**Entries shown:**

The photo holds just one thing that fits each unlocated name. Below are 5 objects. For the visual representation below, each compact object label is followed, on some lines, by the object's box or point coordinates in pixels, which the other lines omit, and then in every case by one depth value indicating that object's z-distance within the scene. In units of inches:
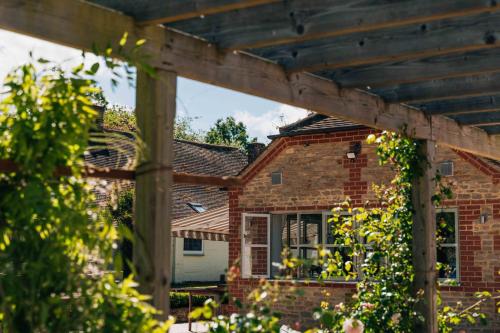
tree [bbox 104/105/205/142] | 2079.2
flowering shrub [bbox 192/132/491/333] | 287.1
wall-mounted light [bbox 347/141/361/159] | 671.8
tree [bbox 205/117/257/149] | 2728.8
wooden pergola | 175.3
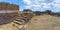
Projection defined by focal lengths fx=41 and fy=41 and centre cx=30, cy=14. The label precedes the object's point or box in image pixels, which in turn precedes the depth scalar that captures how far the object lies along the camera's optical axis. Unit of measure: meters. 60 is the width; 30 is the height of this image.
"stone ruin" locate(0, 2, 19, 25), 2.24
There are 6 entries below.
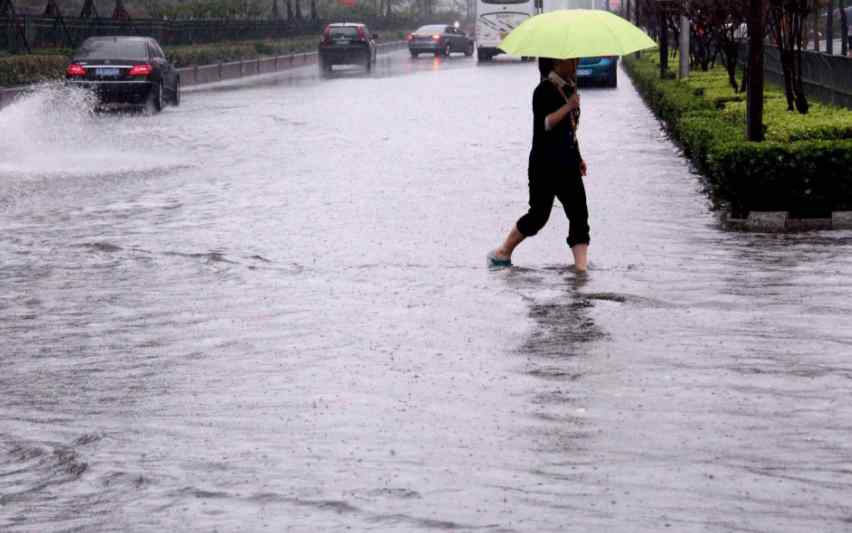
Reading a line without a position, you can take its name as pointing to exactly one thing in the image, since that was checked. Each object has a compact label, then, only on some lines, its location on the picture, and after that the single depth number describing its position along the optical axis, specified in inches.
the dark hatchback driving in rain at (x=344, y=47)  2330.2
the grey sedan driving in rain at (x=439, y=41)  2957.7
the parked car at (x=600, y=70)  1724.9
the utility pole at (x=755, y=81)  677.3
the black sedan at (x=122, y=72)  1375.5
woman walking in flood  496.1
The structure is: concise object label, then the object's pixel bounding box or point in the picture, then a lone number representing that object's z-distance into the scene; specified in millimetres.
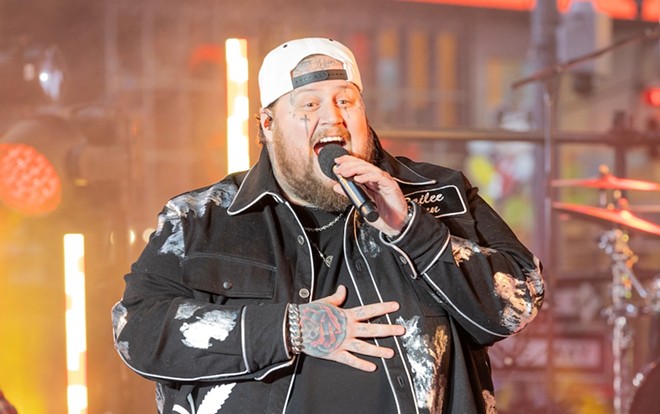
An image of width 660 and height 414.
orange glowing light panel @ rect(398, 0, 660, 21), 22719
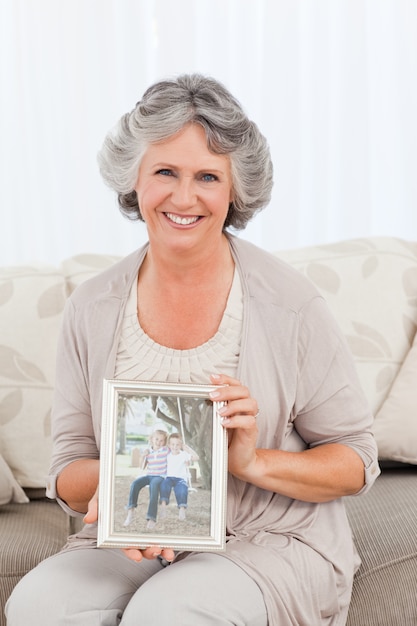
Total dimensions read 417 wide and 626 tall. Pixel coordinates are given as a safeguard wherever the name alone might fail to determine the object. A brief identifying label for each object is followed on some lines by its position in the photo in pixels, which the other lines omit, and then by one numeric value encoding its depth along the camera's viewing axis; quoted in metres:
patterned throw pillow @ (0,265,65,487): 2.21
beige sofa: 1.95
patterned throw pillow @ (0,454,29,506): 2.08
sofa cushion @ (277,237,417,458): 2.30
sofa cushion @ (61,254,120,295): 2.37
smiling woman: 1.47
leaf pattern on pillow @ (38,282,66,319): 2.30
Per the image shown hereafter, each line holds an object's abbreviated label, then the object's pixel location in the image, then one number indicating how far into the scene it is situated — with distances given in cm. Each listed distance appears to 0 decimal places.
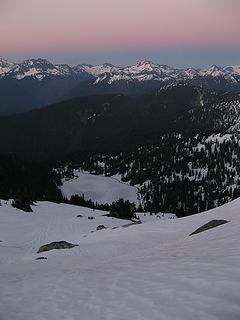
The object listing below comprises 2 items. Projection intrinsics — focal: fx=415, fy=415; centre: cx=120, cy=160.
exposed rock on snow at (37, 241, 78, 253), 3128
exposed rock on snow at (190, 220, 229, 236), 2427
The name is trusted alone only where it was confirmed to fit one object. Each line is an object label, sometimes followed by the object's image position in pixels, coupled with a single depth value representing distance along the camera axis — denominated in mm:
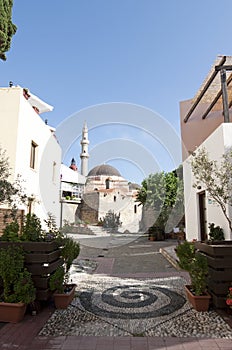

**Work task:**
In the entries above, find each line containing the string "rock" and copy it.

**Exercise output:**
exposed rock on snow at (37, 241, 78, 253), 3128
exposed rock on snow at (190, 220, 229, 236), 2427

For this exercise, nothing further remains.